> Task to carry out: Rewrite only the stretch of the listing from the line containing "scientific name: Tortricidia testacea" through the line containing "family: Berberidaceae", updating every "phylum" to "division" and leaving everything else in those lines unchanged.

-------

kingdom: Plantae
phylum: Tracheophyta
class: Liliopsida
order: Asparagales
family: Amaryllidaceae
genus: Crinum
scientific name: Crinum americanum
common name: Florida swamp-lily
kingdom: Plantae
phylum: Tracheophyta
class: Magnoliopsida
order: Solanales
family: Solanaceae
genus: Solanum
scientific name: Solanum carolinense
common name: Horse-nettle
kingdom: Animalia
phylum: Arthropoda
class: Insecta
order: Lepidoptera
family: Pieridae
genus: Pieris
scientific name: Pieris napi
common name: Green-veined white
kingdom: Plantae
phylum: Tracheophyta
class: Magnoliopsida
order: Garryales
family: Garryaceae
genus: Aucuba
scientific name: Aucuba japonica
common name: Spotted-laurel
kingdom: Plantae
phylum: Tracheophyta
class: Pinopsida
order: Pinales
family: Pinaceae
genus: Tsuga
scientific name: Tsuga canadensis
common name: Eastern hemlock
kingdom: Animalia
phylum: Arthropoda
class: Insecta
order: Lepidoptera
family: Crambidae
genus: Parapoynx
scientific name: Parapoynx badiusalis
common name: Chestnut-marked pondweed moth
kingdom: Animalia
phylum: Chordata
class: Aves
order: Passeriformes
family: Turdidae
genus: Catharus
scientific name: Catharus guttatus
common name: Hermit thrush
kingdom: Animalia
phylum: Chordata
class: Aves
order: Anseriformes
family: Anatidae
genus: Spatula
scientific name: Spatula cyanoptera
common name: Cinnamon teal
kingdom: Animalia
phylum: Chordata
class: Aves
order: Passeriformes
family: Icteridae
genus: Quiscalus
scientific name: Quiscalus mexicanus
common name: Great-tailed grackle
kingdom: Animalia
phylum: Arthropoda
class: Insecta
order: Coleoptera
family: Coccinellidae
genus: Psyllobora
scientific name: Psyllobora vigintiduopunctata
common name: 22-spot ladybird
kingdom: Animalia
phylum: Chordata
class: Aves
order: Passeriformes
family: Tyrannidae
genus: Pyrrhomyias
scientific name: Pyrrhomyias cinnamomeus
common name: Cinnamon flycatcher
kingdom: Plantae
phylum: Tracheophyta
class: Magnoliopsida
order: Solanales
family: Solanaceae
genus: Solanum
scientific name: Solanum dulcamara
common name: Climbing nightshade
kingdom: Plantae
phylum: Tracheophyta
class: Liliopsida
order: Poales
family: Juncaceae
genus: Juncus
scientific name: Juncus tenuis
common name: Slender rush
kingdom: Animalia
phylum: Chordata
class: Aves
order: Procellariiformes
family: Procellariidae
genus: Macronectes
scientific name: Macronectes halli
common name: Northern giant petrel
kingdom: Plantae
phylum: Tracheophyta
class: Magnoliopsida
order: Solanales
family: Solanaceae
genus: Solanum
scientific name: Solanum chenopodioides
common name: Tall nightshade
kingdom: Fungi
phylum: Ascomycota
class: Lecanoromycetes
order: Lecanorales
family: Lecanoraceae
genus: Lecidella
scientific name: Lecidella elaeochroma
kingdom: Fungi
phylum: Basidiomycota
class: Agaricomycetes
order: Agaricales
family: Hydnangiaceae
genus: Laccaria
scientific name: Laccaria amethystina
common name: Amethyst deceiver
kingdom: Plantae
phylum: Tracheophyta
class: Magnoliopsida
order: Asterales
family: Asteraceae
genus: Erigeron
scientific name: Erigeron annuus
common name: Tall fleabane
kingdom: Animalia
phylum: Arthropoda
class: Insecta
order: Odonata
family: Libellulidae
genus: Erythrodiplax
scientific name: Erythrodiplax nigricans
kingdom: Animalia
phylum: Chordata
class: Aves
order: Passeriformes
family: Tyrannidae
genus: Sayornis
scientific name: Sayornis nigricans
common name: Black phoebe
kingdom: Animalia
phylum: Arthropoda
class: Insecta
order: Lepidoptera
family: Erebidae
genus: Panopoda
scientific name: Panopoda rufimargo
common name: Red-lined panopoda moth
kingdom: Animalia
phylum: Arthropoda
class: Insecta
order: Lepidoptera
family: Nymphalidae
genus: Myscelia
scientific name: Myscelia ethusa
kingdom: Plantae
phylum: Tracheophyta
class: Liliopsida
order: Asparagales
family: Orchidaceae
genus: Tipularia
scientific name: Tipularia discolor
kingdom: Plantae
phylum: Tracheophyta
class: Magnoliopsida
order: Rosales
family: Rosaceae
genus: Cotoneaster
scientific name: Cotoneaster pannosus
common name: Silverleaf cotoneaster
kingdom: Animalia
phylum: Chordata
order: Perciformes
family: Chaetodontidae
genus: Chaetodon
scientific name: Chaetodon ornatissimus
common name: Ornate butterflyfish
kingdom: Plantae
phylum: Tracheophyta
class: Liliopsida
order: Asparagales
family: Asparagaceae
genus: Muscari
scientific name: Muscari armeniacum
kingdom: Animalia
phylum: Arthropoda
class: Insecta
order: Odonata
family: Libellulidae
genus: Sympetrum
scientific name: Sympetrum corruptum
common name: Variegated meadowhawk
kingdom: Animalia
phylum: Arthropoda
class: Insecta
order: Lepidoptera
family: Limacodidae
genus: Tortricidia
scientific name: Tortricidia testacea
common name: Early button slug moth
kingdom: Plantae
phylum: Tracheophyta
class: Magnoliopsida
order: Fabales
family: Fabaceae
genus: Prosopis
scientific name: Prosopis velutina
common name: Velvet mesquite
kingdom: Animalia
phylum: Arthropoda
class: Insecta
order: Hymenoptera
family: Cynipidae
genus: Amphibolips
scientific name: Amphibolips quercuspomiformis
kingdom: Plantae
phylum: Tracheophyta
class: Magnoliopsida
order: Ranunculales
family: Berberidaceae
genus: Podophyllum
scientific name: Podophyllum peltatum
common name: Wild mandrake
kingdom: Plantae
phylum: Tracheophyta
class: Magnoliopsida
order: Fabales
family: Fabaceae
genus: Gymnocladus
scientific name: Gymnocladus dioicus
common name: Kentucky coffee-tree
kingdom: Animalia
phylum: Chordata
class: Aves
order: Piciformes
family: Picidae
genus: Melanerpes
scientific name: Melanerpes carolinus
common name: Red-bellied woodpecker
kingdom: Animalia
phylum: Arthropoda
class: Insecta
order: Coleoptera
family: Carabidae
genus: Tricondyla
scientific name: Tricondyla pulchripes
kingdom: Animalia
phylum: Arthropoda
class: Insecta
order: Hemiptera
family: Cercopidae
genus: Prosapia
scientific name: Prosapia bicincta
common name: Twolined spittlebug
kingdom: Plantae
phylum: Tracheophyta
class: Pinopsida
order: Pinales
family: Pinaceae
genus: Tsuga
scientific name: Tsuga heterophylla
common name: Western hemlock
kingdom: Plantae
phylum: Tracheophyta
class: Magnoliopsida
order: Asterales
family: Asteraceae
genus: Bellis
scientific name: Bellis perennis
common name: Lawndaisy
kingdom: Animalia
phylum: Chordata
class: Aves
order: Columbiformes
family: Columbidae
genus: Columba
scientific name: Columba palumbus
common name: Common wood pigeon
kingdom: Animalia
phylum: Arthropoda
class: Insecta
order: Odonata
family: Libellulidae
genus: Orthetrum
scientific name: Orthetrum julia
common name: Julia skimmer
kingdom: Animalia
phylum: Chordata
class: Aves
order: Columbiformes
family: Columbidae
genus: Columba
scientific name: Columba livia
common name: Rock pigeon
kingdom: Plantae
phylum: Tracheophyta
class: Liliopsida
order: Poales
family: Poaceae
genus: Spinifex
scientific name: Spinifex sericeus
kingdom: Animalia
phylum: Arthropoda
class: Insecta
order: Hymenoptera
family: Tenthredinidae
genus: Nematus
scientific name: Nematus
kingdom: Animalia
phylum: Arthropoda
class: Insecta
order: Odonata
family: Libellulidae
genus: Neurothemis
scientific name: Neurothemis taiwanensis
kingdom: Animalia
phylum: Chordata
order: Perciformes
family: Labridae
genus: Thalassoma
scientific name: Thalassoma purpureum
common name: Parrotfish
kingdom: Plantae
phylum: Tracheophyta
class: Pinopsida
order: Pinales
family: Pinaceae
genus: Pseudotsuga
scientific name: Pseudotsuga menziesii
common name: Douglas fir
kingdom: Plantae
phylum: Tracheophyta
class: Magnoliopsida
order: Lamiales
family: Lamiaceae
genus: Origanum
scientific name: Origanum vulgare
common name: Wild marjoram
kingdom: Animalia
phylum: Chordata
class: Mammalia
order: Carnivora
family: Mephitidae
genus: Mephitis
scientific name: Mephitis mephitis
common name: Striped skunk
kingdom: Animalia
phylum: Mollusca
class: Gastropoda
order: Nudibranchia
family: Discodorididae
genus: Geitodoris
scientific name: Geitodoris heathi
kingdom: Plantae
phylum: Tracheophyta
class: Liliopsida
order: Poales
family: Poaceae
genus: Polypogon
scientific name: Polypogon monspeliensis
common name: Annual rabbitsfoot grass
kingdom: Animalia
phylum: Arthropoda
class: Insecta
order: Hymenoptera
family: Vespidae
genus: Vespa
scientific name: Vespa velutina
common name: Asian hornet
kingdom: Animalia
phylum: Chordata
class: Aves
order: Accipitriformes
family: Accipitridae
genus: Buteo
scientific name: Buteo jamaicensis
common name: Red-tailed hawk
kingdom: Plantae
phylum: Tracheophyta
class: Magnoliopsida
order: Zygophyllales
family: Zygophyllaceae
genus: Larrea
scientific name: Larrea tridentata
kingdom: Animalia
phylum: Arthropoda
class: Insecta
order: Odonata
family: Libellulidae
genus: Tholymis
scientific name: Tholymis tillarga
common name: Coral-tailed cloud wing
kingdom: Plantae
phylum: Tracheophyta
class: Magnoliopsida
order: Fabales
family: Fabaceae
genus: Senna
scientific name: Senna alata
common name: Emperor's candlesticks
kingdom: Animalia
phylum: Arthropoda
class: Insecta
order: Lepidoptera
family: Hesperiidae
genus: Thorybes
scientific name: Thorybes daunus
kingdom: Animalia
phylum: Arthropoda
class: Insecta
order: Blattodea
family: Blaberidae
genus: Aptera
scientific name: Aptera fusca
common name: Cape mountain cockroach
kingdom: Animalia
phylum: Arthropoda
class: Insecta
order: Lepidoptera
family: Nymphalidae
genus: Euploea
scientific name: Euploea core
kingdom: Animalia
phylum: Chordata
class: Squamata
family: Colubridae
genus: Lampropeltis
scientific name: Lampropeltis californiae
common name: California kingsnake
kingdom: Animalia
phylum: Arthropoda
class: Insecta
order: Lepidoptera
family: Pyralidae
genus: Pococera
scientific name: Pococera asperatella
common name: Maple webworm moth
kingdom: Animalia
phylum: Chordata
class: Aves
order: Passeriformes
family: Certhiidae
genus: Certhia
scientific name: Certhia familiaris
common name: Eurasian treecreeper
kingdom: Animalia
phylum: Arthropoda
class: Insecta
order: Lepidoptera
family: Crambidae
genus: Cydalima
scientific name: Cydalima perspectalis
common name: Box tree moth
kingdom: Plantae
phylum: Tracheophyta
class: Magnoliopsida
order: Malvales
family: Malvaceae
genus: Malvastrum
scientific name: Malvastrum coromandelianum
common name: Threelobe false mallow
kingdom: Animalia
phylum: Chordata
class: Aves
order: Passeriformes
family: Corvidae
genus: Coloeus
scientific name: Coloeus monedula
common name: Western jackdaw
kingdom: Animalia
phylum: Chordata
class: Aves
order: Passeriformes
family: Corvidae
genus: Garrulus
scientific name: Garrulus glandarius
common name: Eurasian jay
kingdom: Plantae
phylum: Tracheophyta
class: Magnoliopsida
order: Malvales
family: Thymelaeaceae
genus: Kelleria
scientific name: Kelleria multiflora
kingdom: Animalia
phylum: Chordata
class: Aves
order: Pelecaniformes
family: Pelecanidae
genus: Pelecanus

-------

> Exercise result:
scientific name: Tortricidia testacea
common name: Early button slug moth
kingdom: Plantae
division: Tracheophyta
class: Magnoliopsida
order: Fabales
family: Fabaceae
genus: Prosopis
scientific name: Prosopis velutina
common name: Velvet mesquite
kingdom: Animalia
division: Arthropoda
class: Insecta
order: Hymenoptera
family: Cynipidae
genus: Amphibolips
scientific name: Amphibolips quercuspomiformis
kingdom: Plantae
division: Tracheophyta
class: Magnoliopsida
order: Ranunculales
family: Berberidaceae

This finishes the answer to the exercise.